- _What the exercise asks_
Wherever the listing holds a picture, leave it out, and copy the remainder exactly.

Data section Start Marker

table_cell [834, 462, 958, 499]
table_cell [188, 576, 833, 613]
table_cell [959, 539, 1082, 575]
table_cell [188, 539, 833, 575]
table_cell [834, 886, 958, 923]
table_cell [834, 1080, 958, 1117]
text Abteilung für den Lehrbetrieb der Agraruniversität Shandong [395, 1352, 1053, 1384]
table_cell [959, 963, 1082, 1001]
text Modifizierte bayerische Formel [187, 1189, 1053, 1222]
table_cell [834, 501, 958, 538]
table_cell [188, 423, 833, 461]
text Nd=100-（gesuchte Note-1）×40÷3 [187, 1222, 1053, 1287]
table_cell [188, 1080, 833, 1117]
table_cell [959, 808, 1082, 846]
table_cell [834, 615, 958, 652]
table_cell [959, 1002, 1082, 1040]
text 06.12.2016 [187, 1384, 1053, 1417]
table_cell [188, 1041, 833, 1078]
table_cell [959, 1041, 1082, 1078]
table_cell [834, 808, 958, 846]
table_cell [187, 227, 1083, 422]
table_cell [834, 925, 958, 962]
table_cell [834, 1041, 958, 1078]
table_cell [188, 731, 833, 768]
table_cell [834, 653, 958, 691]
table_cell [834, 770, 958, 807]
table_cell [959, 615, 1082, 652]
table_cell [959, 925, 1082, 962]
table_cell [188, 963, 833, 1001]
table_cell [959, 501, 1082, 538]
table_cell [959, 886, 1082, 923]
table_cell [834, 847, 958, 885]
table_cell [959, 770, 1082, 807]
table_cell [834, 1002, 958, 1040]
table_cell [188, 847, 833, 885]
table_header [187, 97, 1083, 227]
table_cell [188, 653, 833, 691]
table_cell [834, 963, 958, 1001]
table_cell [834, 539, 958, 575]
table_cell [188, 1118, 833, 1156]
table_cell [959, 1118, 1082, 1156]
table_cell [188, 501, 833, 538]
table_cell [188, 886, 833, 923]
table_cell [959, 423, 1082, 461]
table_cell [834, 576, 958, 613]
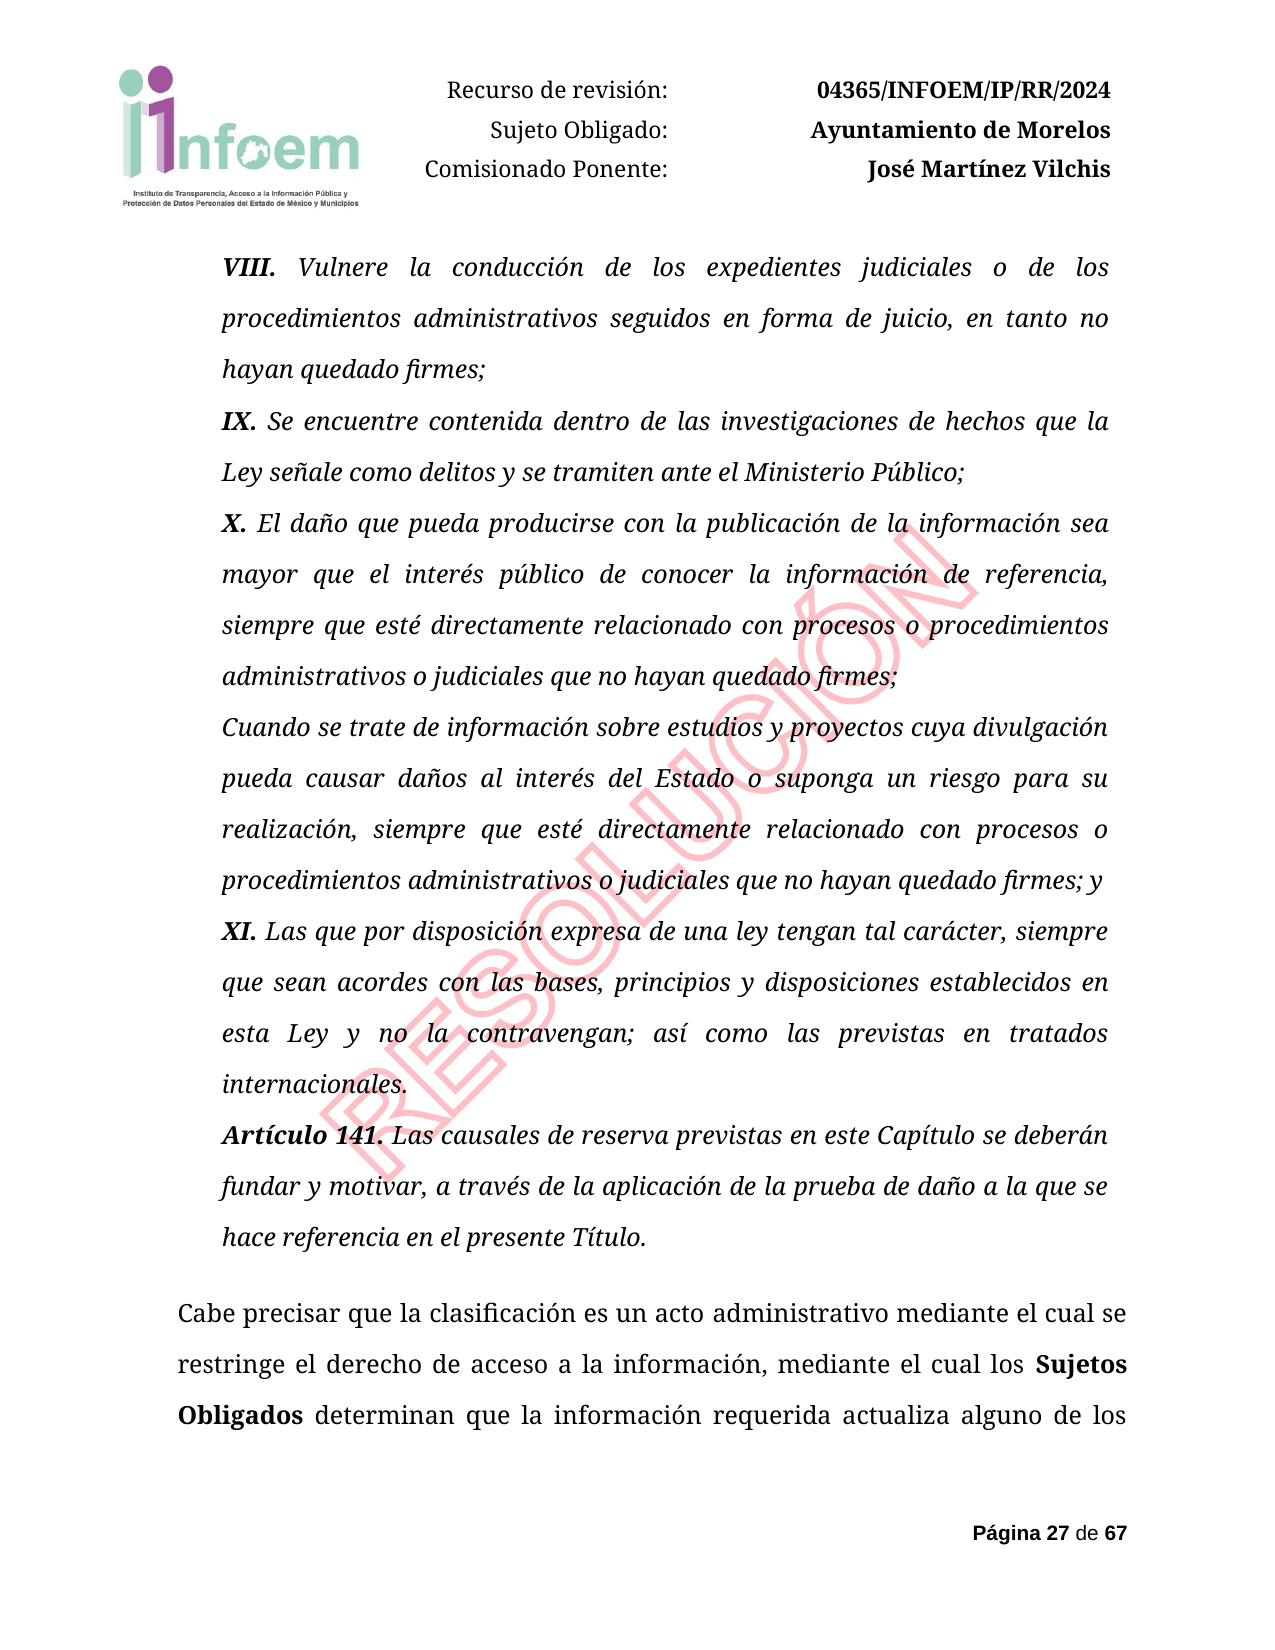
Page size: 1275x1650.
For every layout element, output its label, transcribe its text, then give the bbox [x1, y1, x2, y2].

picture [0, 5, 1264, 1650]
text Cuando se trate de información sobre estudios y proyectos cuya divulgación pueda causar daños al interés del Estado o suponga un riesgo para su realización, siempre que esté directamente relacionado con procesos o procedimientos administrativos o judiciales que no hayan quedado firmes; y [222, 709, 1113, 897]
text IX. Se encuentre contenida dentro de las investigaciones de hechos que la Ley señale como delitos y se tramiten ante el Ministerio Público; [222, 403, 1113, 488]
text X. El daño que pueda producirse con la publicación de la información sea mayor que el interés público de conocer la información de referencia, siempre que esté directamente relacionado con procesos o procedimientos administrativos o judiciales que no hayan quedado firmes; [222, 505, 1113, 692]
text XI. Las que por disposición expresa de una ley tengan tal carácter, siempre que sean acordes con las bases, principios y disposiciones establecidos en esta Ley y no la contravengan; así como las previstas en tratados internacionales. [222, 914, 1113, 1101]
text VIII. Vulnere la conducción de los expedientes judiciales o de los procedimientos administrativos seguidos en forma de juicio, en tanto no hayan quedado firmes; [222, 250, 1113, 386]
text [177, 1296, 1127, 1432]
text Artículo 141. Las causales de reserva previstas en este Capítulo se deberán fundar y motivar, a través de la aplicación de la prueba de daño a la que se hace referencia en el presente Título. [222, 1118, 1113, 1254]
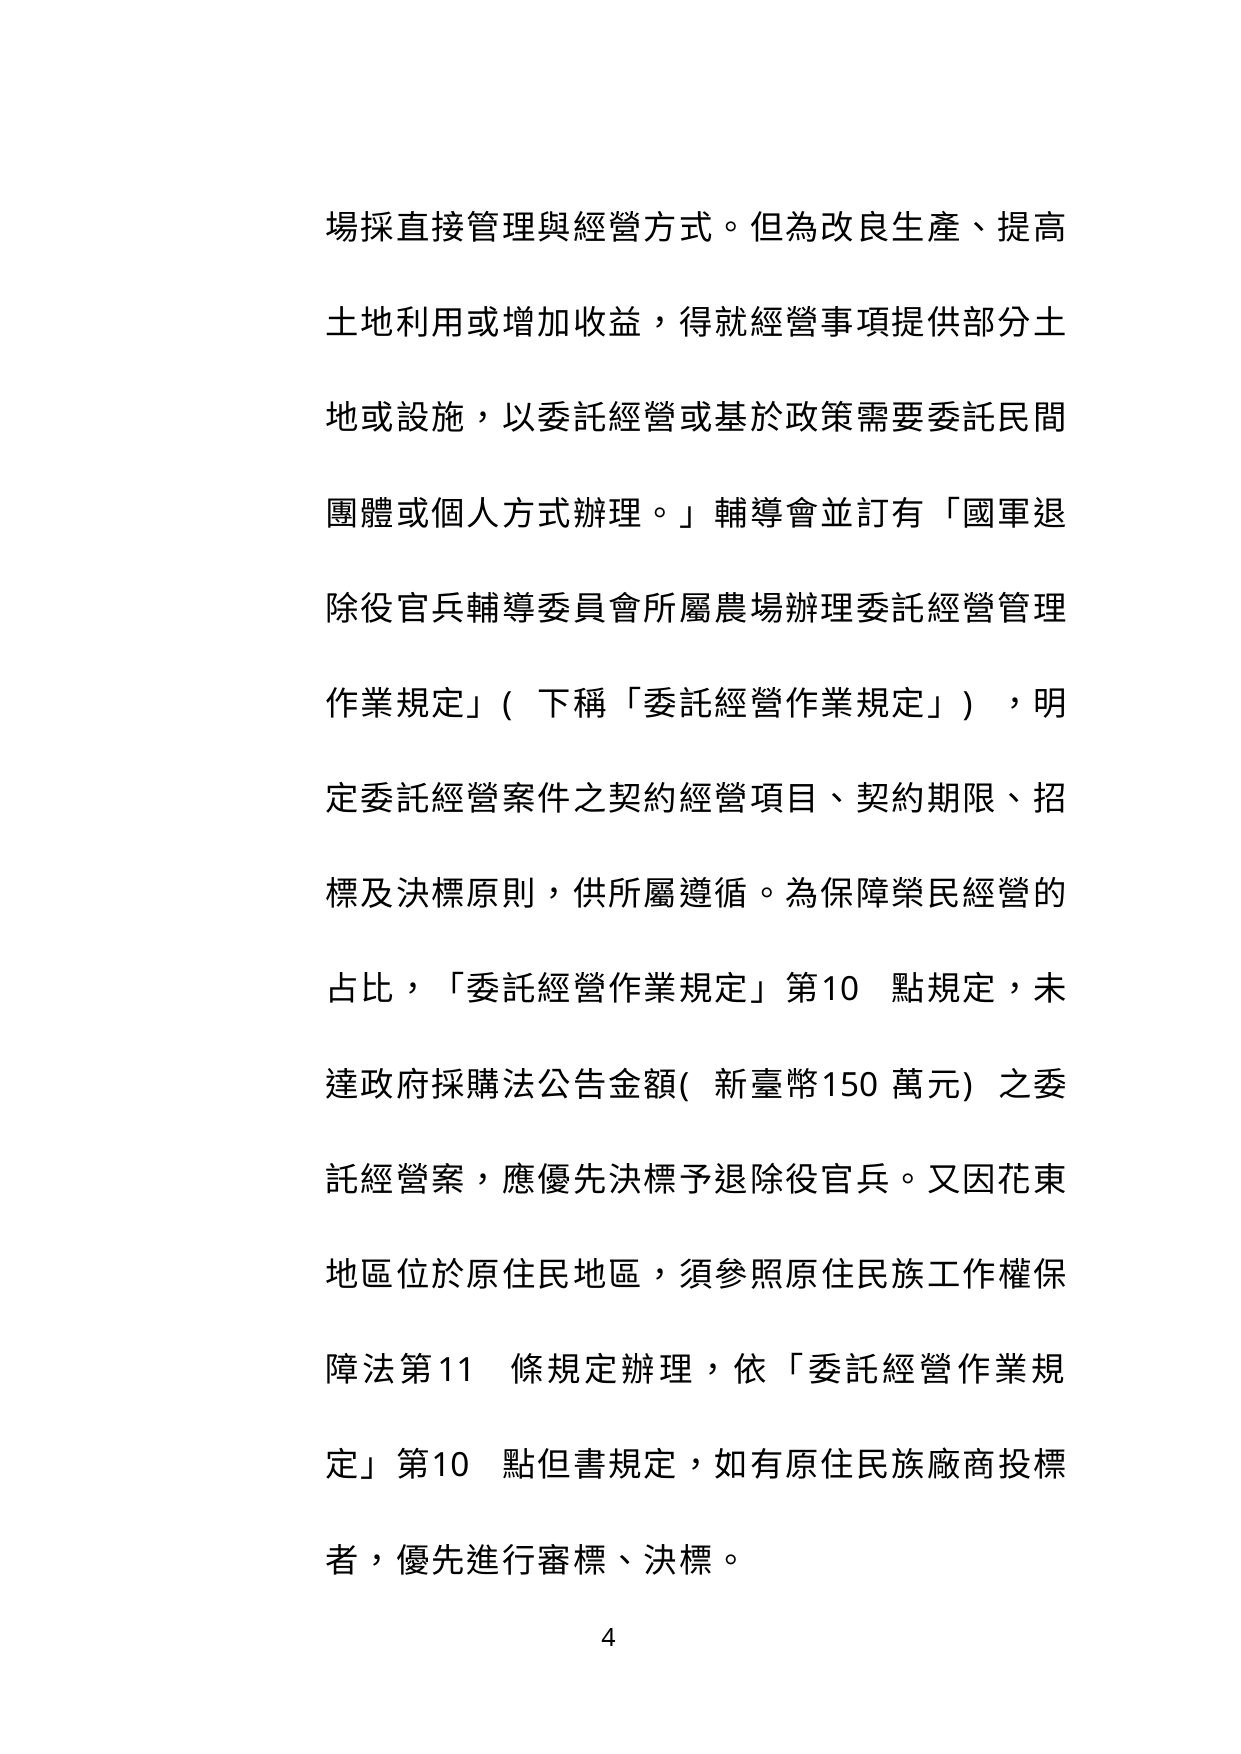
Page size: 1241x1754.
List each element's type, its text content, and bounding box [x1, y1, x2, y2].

subtitle 依國有財產法第11條、第32條規定，公用財產以各直接使用機關為管理機關，公用財產應依預定計畫及規定用途或事業目的使用，同法第28條但書規定，不違背事業目的或原定用途者，管理機關對於國有公用財產得為收益。又，國軍退除役官兵輔導條例第4條明定：「輔導會為執行主管業務，得設置各種附屬事業機構，並依安置需要與事業性質，釐訂管理經營辦法，報請行政院核定實施。」依該條授權訂定之「國軍退除役官兵輔導委員會所屬農場管理經營辦法」(下稱「農場管理經營辦法」)第3條及第4條分別規定：「農場經營之事項如下：一、農作物、森林、畜禽、水產、種苗等動、植物產銷事項。二、觀光遊憩、住宿、餐飲、零售及休閒農業等相關事項。三、太陽能及生質能相關事項。」、「農場採直接管理與經營方式。但為改良生產、提高土地利用或增加收益，得就經營事項提供部分土地或設施，以委託經營或基於政策需要委託民間團體或個人方式辦理。」輔導會並訂有「國軍退除役官兵輔導委員會所屬農場辦理委託經營管理作業規定」(下稱「委託經營作業規定」)，明定委託經營案件之契約經營項目、契約期限、招標及決標原則，供所屬遵循。為保障榮民經營的占比，「委託經營作業規定」第10點規定，未達政府採購法公告金額(新臺幣150萬元)之委託經營案，應優先決標予退除役官兵。又因花東地區位於原住民地區，須參照原住民族工作權保障法第11條規定辦理，依「委託經營作業規定」第10點但書規定，如有原住民族廠商投標者，優先進行審標、決標。 [219, 177, 1069, 1605]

Data section End Marker

- _Exercise output_
table_cell [834, 462, 958, 499]
table_cell [188, 576, 833, 613]
table_cell [959, 539, 1082, 575]
table_cell [188, 539, 833, 575]
table_cell [834, 886, 958, 923]
table_cell [834, 1080, 958, 1117]
text Abteilung für den Lehrbetrieb der Agraruniversität Shandong [395, 1352, 1053, 1384]
table_cell [959, 963, 1082, 1001]
text Modifizierte bayerische Formel [187, 1189, 1053, 1222]
table_cell [834, 501, 958, 538]
table_cell [188, 423, 833, 461]
text Nd=100-（gesuchte Note-1）×40÷3 [187, 1222, 1053, 1287]
table_cell [188, 1080, 833, 1117]
table_cell [959, 808, 1082, 846]
table_cell [834, 615, 958, 652]
table_cell [959, 1002, 1082, 1040]
text 06.12.2016 [187, 1384, 1053, 1417]
table_cell [188, 1041, 833, 1078]
table_cell [959, 1041, 1082, 1078]
table_cell [834, 808, 958, 846]
table_cell [187, 227, 1083, 422]
table_cell [834, 925, 958, 962]
table_cell [834, 1041, 958, 1078]
table_cell [188, 731, 833, 768]
table_cell [834, 653, 958, 691]
table_cell [834, 770, 958, 807]
table_cell [959, 615, 1082, 652]
table_cell [959, 925, 1082, 962]
table_cell [188, 963, 833, 1001]
table_cell [959, 501, 1082, 538]
table_cell [959, 886, 1082, 923]
table_cell [834, 847, 958, 885]
table_cell [959, 770, 1082, 807]
table_cell [834, 1002, 958, 1040]
table_cell [188, 847, 833, 885]
table_header [187, 97, 1083, 227]
table_cell [188, 653, 833, 691]
table_cell [834, 963, 958, 1001]
table_cell [834, 539, 958, 575]
table_cell [188, 1118, 833, 1156]
table_cell [959, 1118, 1082, 1156]
table_cell [188, 501, 833, 538]
table_cell [188, 886, 833, 923]
table_cell [959, 423, 1082, 461]
table_cell [834, 576, 958, 613]
Page size: 1275x1650.
For every layout element, output its label, transcribe its text, then give the bbox [x1, y1, x2, y2].

picture [0, 5, 1264, 1650]
text Cuando se trate de información sobre estudios y proyectos cuya divulgación pueda causar daños al interés del Estado o suponga un riesgo para su realización, siempre que esté directamente relacionado con procesos o procedimientos administrativos o judiciales que no hayan quedado firmes; y [222, 709, 1113, 897]
text IX. Se encuentre contenida dentro de las investigaciones de hechos que la Ley señale como delitos y se tramiten ante el Ministerio Público; [222, 403, 1113, 488]
text X. El daño que pueda producirse con la publicación de la información sea mayor que el interés público de conocer la información de referencia, siempre que esté directamente relacionado con procesos o procedimientos administrativos o judiciales que no hayan quedado firmes; [222, 505, 1113, 692]
text XI. Las que por disposición expresa de una ley tengan tal carácter, siempre que sean acordes con las bases, principios y disposiciones establecidos en esta Ley y no la contravengan; así como las previstas en tratados internacionales. [222, 914, 1113, 1101]
text VIII. Vulnere la conducción de los expedientes judiciales o de los procedimientos administrativos seguidos en forma de juicio, en tanto no hayan quedado firmes; [222, 250, 1113, 386]
text [177, 1296, 1127, 1432]
text Artículo 141. Las causales de reserva previstas en este Capítulo se deberán fundar y motivar, a través de la aplicación de la prueba de daño a la que se hace referencia en el presente Título. [222, 1118, 1113, 1254]
Page size: 1241x1754.
List each element's type, its text content, and bounding box [x1, y1, x2, y2].

subtitle 依國有財產法第11條、第32條規定，公用財產以各直接使用機關為管理機關，公用財產應依預定計畫及規定用途或事業目的使用，同法第28條但書規定，不違背事業目的或原定用途者，管理機關對於國有公用財產得為收益。又，國軍退除役官兵輔導條例第4條明定：「輔導會為執行主管業務，得設置各種附屬事業機構，並依安置需要與事業性質，釐訂管理經營辦法，報請行政院核定實施。」依該條授權訂定之「國軍退除役官兵輔導委員會所屬農場管理經營辦法」(下稱「農場管理經營辦法」)第3條及第4條分別規定：「農場經營之事項如下：一、農作物、森林、畜禽、水產、種苗等動、植物產銷事項。二、觀光遊憩、住宿、餐飲、零售及休閒農業等相關事項。三、太陽能及生質能相關事項。」、「農場採直接管理與經營方式。但為改良生產、提高土地利用或增加收益，得就經營事項提供部分土地或設施，以委託經營或基於政策需要委託民間團體或個人方式辦理。」輔導會並訂有「國軍退除役官兵輔導委員會所屬農場辦理委託經營管理作業規定」(下稱「委託經營作業規定」)，明定委託經營案件之契約經營項目、契約期限、招標及決標原則，供所屬遵循。為保障榮民經營的占比，「委託經營作業規定」第10點規定，未達政府採購法公告金額(新臺幣150萬元)之委託經營案，應優先決標予退除役官兵。又因花東地區位於原住民地區，須參照原住民族工作權保障法第11條規定辦理，依「委託經營作業規定」第10點但書規定，如有原住民族廠商投標者，優先進行審標、決標。 [219, 177, 1069, 1605]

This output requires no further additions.